= Beginning of Section =
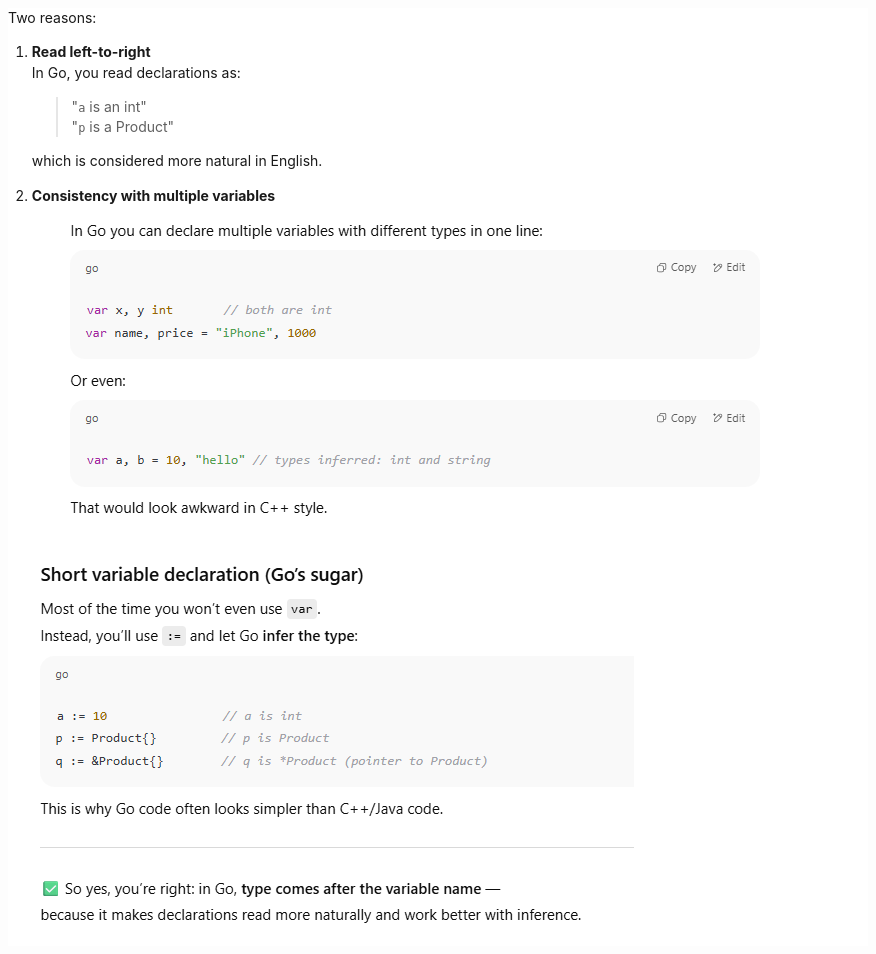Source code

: Two reasons:

1. **Read left-to-right**  
    In Go, you read declarations as:
    
    > "`a` is an int"  
    > "`p` is a Product"
    
    which is considered more natural in English.
    
2. **Consistency with multiple variables**  

![image-866.png](../../Images/image-866.png)


![image-867.png](../../Images/image-867.png)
= End of Section =
THE TASK -> Reproduce the records above word for word, omitting the pictures.

TASK RESPONSE ->
Source code

: Two reasons:

1. **Read left-to-right**  
    In Go, you read declarations as:
    
    > "`a` is an int"  
    > "`p` is a Product"
    
    which is considered more natural in English.
    
2. **Consistency with multiple variables**  

![image-866.png](../../Images/image-866.png)


![image-867.png](../../Images/image-867.png)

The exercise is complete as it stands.